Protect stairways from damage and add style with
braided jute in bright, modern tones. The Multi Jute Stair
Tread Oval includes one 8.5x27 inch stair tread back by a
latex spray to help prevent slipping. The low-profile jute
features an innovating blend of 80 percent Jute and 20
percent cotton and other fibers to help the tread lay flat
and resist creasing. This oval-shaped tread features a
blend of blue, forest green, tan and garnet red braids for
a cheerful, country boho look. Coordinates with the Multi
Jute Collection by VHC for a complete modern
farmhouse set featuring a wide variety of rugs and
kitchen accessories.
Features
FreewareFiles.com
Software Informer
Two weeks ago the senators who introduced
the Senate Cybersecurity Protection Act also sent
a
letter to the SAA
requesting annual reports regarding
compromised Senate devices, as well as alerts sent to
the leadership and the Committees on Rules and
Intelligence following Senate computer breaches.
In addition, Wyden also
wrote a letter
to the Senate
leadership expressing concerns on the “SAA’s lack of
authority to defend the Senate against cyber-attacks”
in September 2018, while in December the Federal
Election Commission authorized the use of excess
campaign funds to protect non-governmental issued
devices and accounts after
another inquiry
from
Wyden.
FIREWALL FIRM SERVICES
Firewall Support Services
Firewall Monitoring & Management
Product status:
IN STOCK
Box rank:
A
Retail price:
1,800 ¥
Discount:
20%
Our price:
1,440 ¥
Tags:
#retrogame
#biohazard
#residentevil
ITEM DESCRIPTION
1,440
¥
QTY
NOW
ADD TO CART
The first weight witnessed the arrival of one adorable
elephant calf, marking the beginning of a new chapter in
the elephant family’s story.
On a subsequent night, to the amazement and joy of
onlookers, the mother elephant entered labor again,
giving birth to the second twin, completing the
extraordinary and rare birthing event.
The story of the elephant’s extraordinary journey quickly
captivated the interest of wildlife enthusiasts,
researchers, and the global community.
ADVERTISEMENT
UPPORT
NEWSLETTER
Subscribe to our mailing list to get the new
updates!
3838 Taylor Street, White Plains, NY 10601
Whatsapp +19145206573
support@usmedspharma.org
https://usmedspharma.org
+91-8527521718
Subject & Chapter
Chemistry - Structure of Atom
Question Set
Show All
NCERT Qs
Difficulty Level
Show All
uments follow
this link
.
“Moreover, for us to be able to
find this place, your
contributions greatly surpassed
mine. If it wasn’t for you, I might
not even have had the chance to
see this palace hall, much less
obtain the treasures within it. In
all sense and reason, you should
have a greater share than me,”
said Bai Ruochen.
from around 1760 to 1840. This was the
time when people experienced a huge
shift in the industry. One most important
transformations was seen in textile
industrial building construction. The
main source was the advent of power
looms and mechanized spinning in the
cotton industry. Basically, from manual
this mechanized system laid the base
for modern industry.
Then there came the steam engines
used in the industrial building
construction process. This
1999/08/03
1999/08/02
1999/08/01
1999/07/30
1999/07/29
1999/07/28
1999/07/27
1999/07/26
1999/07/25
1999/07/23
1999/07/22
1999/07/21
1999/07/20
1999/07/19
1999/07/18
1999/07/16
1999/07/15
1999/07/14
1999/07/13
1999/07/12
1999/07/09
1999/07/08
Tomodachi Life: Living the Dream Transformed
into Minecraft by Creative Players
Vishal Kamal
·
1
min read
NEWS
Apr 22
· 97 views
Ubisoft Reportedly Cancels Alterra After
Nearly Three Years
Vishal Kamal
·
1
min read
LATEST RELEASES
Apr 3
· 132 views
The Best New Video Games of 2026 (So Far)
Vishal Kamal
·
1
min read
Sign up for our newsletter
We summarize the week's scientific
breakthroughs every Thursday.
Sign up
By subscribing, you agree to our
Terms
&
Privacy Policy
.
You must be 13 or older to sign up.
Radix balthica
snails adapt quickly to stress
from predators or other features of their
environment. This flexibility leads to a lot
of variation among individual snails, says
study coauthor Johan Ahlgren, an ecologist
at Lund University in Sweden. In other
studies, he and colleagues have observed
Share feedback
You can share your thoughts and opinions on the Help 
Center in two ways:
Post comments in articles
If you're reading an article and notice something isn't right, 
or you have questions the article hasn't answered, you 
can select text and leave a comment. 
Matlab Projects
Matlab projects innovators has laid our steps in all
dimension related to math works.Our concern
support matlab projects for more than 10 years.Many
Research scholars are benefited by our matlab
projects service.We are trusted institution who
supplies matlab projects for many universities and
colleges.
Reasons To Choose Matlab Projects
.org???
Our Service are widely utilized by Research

_TRY IT_
Scan the data above and copy every line with "your" in it.

_OUTPUT OF THE TASK_
find this place, your
You can share your thoughts and opinions on the Help 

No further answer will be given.